计算机工程与应用 ›› 2025, Vol. 61 ›› Issue (14): 297-306.DOI: 10.3778/j.issn.1002-8331.2404-0251

• 图形图像处理 • 上一篇    下一篇

面向超像素块级记忆学习的视频异常检测

谢斌红,王乾,张睿,张英俊,陆望东   

  1. 1.太原科技大学 计算机科学与技术学院,太原 030024
    2.山西天河云计算有限公司,山西 吕梁 033000
  • 出版日期:2025-07-15 发布日期:2025-07-15

Superpixel Block-Level Memory Learning Oriented Video Anomaly Detection

XIE Binhong, WANG Qian, ZHANG Rui, ZHANG Yingjun, LU Wangdong   

  1. 1.School of Computer Science and Technology, Taiyuan University of Science and Technology, Taiyuan 030024, China
    2.Shanxi Tianhe Cloud Computing Co., LTD., Lyuliang, Shanxi 033000, China
  • Online:2025-07-15 Published:2025-07-15

摘要: 针对当前视频异常检测模型中网络泛化能力过强,导致某些异常帧也能被很好预测的问题,提出一种面向超像素块级记忆学习的视频异常检测方法(superpixel block-level memory learning oriented video anomaly detection,SBM-VAD)。通过超像素分割算法SLIC调整特征图的分割粒度,以在实时原型记忆库(real-time prototype memory bank,RTPMB)中存储更精细的原型粒度,从而增强正常帧与异常帧在特征表示中的区分性。在U-Net预测网络的每层跳跃连接处引入一个与分割大小相匹配的实时原型记忆库,以避免模型学习输入到输出的恒等映射,有效约束传入解码器的特征。此外,采用一种基于软注意力策略的信号去噪模块(signal denoising module,SDM),引导模型优先学习预测前景区域,从而获得具有高质量前景的预测帧。在UCSD、CUHK Avenue和Shanghai Tech公开数据集上进行实验验证,结果表明改进后的模型在异常检测能力和效果方面均有显著提升。

-*-*-

## 任务说明
1. 视频异常检测页面中的这句话译成英文该怎么写?“此外,采用一种基于软注意力策略的信号去噪模块(signal denoising module,SDM),引导模型优先学习预测前景区域,从而获得具有高质量前景的预测帧。”
2. 下列说法与视频异常检测页面是否相符?逐条回答“是”或“否”,并引用页面中起决定作用的原文。(a) 实时原型记忆库只在U-Net预测网络的最后一层引入。(b) 该方法借助SLIC算法调整特征图的分割粒度。(c) 实验在UCSD、CUHK Avenue和Shanghai Tech公开数据集上进行。
3. 视频异常检测页面写到摘要最后一句就停了,能否从那里接着续写下去?

## 数据行
-*-*-

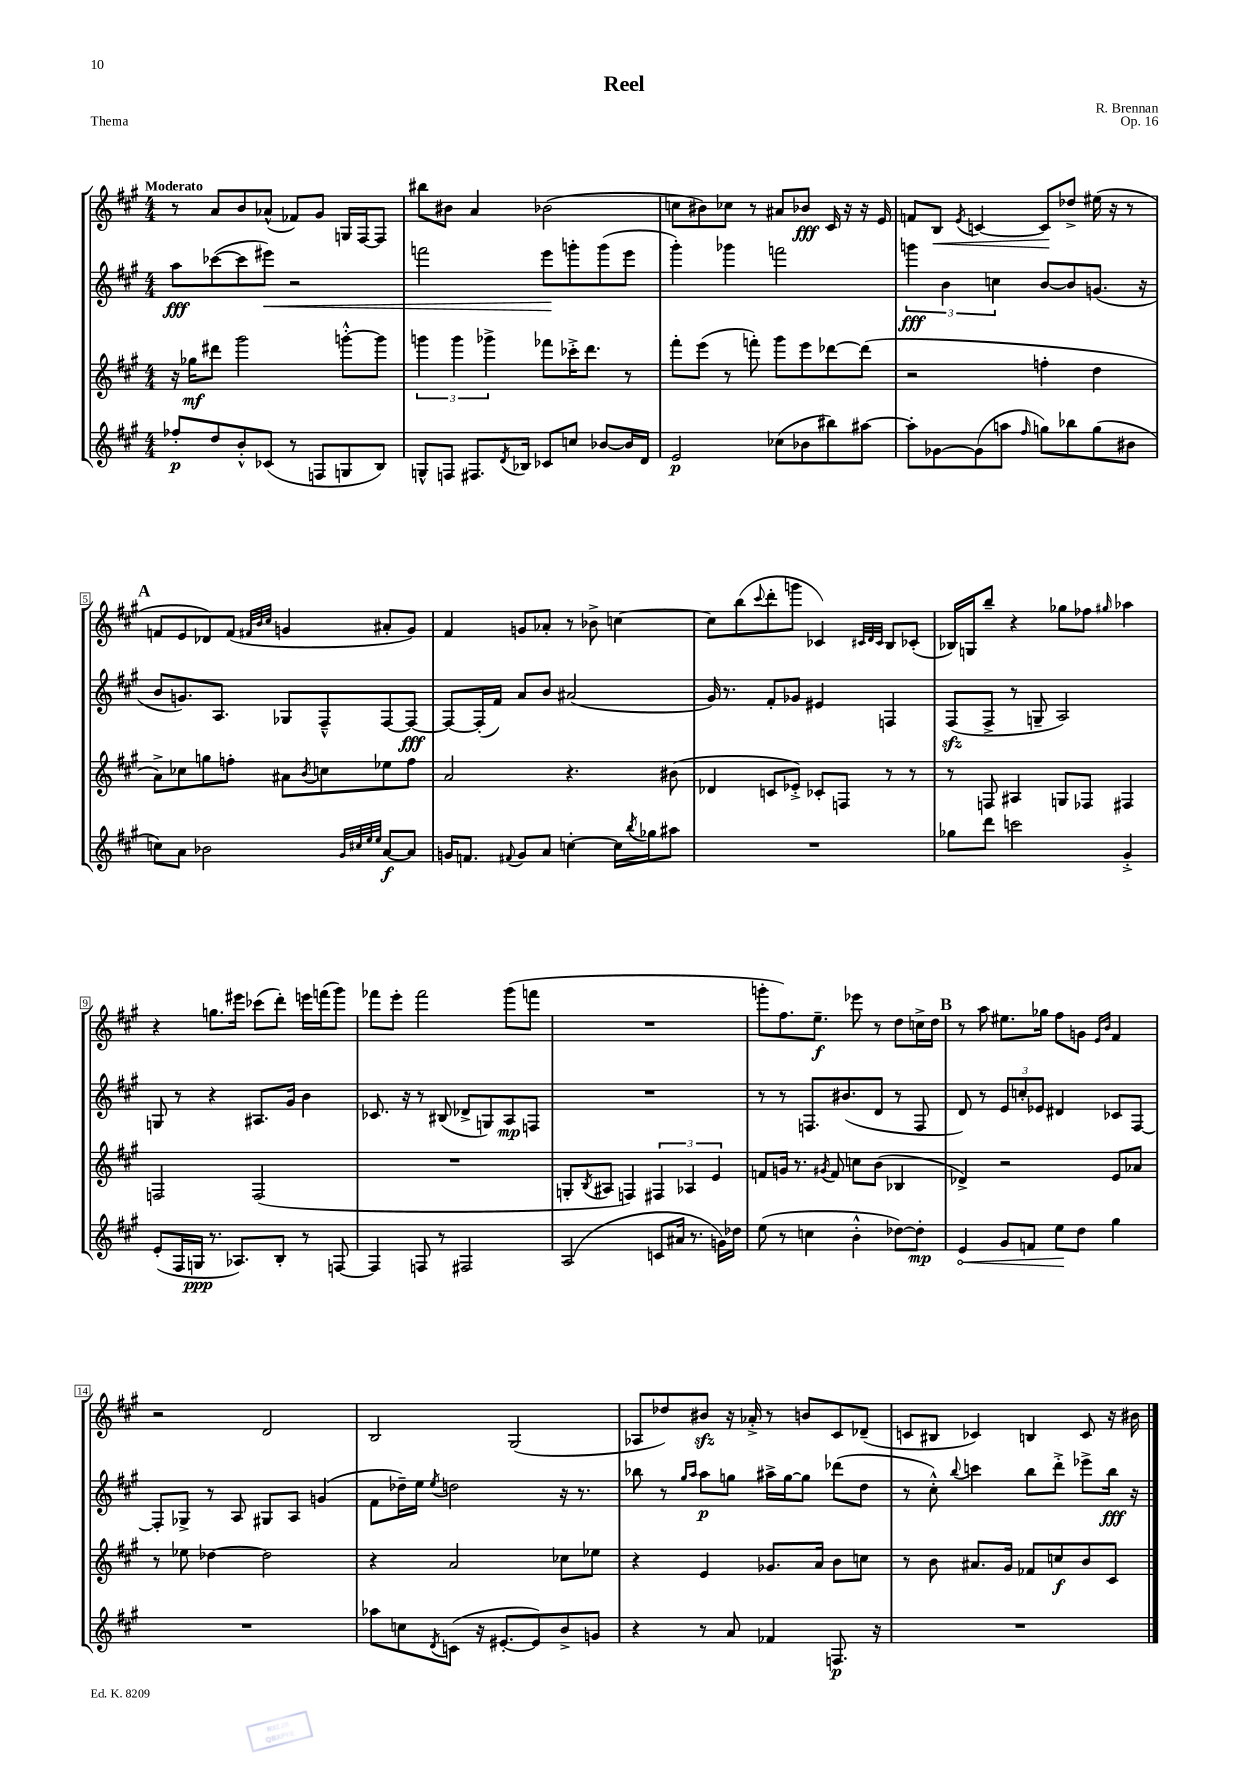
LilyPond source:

\header { title = "Reel" composer = "R. Brennan" opus = "Op. 16" piece = "Thema" }
<<
\new StaffGroup <<
\new Staff = "s0" {
    \clef treble \key a \major \numericTimeSignature \time 4/4 \tempo "Moderato"
    r8 a'8 b'8 aes'8-^( fes'8) gis'8 g16 fis16~ fis8 |
    bis''8 bis'8 a'4 bes'2( |
    c''8 bis'8) ces''8 r8 ais'8 bes'8\fff cis'16 r16 r16 e'16 |
    f'8 b8\< \acciaccatura { e'8 } c'4~ c'8\! des''8-> eis''16( r16 r8 |
    \mark \markup { \bold "A" } f'8 e'8 des'8) f'8( \grace { fis'32 b'32 cis''32 } g'4 ais'8-. g'8) |
    fis'4 g'8 aes'8-. r8 bes'8-> c''4~ |
    c''8 b''8( \appoggiatura { cis'''8 } d'''8-. g'''8 ces'4) \grace { cis'32 d'32 cis'32 } b8 ces'8-.( |
    bes16) g16 b''8-- r4 ges''8 fes''8 \grace { gis''16 } aes''4 |
    r4 g''8. eis'''16 ces'''8( d'''8-.) e'''16 f'''16( gis'''8) |
    fes'''8 e'''8-. fes'''2 gis'''8( f'''8 |
    R1 |
    g'''8-. fis''8.) e''8.--\f ees'''8 r8 d''8 c''16-> d''16 |
    \mark \markup { \bold "B" } r8 a''8 eis''8. ges''16 fis''8 g'8 \grace { e'16 b'16 } fis'4 |
    r2 d'2 |
    b2 gis2( |
    aes8 des''8) bis'8\sfz r16 aes'16-.-> r8 b'8 cis'8 des'8--( |
    c'8 bis8 ces'4) b4 ces'8 r16 bis'16 \bar "|." |
}
\new Staff = "s1" {
    \clef treble \key a \major \numericTimeSignature \time 4/4
    a''8\fff ces'''8~( ces'''8 eis'''8\<) r2 |
    f'''2 e'''8\! g'''8-. g'''8( e'''8 |
    gis'''4-.) ges'''4 f'''2 |
    \tuplet 3/2 { g'''4\fff b'4 c''4 } b'8~ b'8 g'8.( r16 |
    \mark \markup { \bold "A" } b'8 g'8.) a8. ges8 fis8---^ fis8~ fis8~\fff |
    fis8~ fis16-.( fis'16) a'8 b'8 ais'2( |
    gis'16) r8. fis'8-. ges'8 eis'4 f4 |
    fis8\sfz( fis8-> r8 g8-- a2) |
    g8 r8 r4 ais8. gis'16 b'4 |
    ces'8. r16 r8 bis8( des'8-> g8) a8\mp f8 |
    R1 |
    r8 r8 f8. bis'8.( d'8 r8 f8 |
    \mark \markup { \bold "B" } d'8) r8 \tuplet 3/2 { e'8 c''8-. ees'8 } dis'4 ces'8 fis8~ |
    fis8-. ges8-> r8 a8 gis8 a8 g'4( |
    fis'8 des''16--) e''16 \acciaccatura { e''8 } d''2 r16 r8. |
    bes''8 r8 \grace { gis''16 a''16 } a''8\p g''8 ais''16-> g''16~ g''8 des'''8( d''8 |
    r8 cis''8-.-^) \appoggiatura { b''8 } c'''4 b''8 d'''8-.-> ees'''8-> b''16\fff r16 \bar "|." |
}
\new Staff = "s2" {
    \clef treble \key a \major \numericTimeSignature \time 4/4
    r16 ges''16\mf dis'''8 gis'''2 g'''8~-.-^ g'''8 |
    \tuplet 3/2 { g'''4 g'''4 ges'''4-> } fes'''8 ces'''16-.-> d'''8. r8 |
    fis'''8-. e'''8( r8 f'''8-.) gis'''8 e'''8 des'''8~ des'''8( |
    r2 f''4-. d''4 |
    \mark \markup { \bold "A" } a'8->) ces''8 g''8 f''8-. ais'8 \acciaccatura { b'8 } c''8 ees''8 f''8 |
    a'2 r4. bis'8( |
    des'4 c'8 ees'8-.->) ces'8-. f8 r8 r8 |
    r8 f8 ais4 g8 fes8 fis4 |
    f2 f2( |
    R1 |
    g8-. \acciaccatura { b8 } ais8 f4) \tuplet 3/2 { fis4 aes4 e'4 } |
    f'8 g'16 r8. \acciaccatura { gis'8 } f'8 c''8 b'8( bes4 |
    \mark \markup { \bold "B" } des'4->) r2 e'8 aes'8 |
    r8 ees''8 des''4~ des''2 |
    r4 a'2 ces''8 ees''8 |
    r4 e'4 ges'8. a'16 b'8 c''8 |
    r8 b'8 ais'8. gis'16 fes'8 c''8\f b'8 cis'8 \bar "|." |
}
\new Staff = "s3" {
    \clef treble \key a \major \numericTimeSignature \time 4/4
    fes''8-.\p d''8 b'8-.-^ ces'8( r8 f8 g8 b8) |
    g8-^ f8 fis8. \acciaccatura { d'8 } bes16 ces'8 c''8 bes'8~ bes'16 d'16 |
    e'2\p ces''8( bes'8 bis''8) ais''8~ |
    ais''8-. ges'8~ ges'8( a''8 \grace { fis''16 } g''8) bes''8 g''8( bis'8 |
    \mark \markup { \bold "A" } c''8) a'8 bes'2 \grace { gis'32 cis''32 e''32 e''32 } a'8~\f a'8 |
    g'16 f'8. \appoggiatura { fis'8 } g'8 a'8 c''4~-. c''16 \acciaccatura { b''8 } ges''16 ais''8 |
    R1 |
    ges''8 d'''8 c'''2 gis'4-.-> |
    e'8-.( fis16 g16\ppp r8. aes8.) b8-. r8 f8~ |
    f4 f8 r8 fis2 |
    a2( c'8 ais'16 r8. g'16) des''16 |
    e''8( r8 c''4 b'4-.-^ des''8~) des''8-.\mp |
    \mark \markup { \bold "B" } \once \override Hairpin.circled-tip = ##t e'4\< gis'8 f'8 e''8\! d''8 gis''4 |
    R1 |
    aes''8 c''8 \acciaccatura { d'8 } c'8( r16 eis'8.~-. eis'8) b'8-> g'8 |
    r4 r8 a'8 fes'4 f8.\p r16 |
    R1 \bar "|." |
}
>>
>>
\layout { \context { \Score \override BarNumber.stencil = #(make-stencil-boxer 0.1 0.3 ly:text-interface::print) } }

-*-*-

## 任务结果
1. In addition, a signal denoising module (SDM) based on a soft attention strategy is adopted to guide the model to prioritize learning to predict foreground regions, thereby obtaining predicted frames with high-quality foregrounds.

2.
(a) 否:“在U-Net预测网络的每层跳跃连接处引入一个与分割大小相匹配的实时原型记忆库”
(b) 是:“通过超像素分割算法SLIC调整特征图的分割粒度”
(c) 是:“在UCSD、CUHK Avenue和Shanghai Tech公开数据集上进行实验验证”

3.
关键词: 视频异常检测, 过泛化能力, 原型粒度, 恒等映射, 信号去噪

Abstract: Aiming at the problem that the generalization ability of the network is too strong in current video anomaly detection models, which leads to the accurate prediction of some abnormal frames, a method for superpixel block-level memory learning oriented video anomaly detection(SBM-VAD) is proposed. Firstly, by employing the superpixel segmentation algorithm SLIC to adjust the granularity of feature map segmentation, finer prototype granularity is stored in the real-time prototype memory bank (RTPMB), thereby enhancing the discriminative ability between normal frames and abnormal frames in feature representation. Secondly, a real-time prototype memory bank matching the segmentation size is introduced at each layer jump connection of the U-Net prediction network to avoid the model learning the input-to-output identity mapping and effectively constrain the incoming features to the decoder. In addition, a signal denoising module based on soft attention strategy is used to guide the model to preferentially learn to predict the foreground region, so as to obtain prediction frames with high-quality foreground. Finally, the experimental verification is carried out on UCSD, CUHK Avenue and ShanghaiTech public data sets, and the results show that the improved model has significantly improved the anomaly detection capability and effect.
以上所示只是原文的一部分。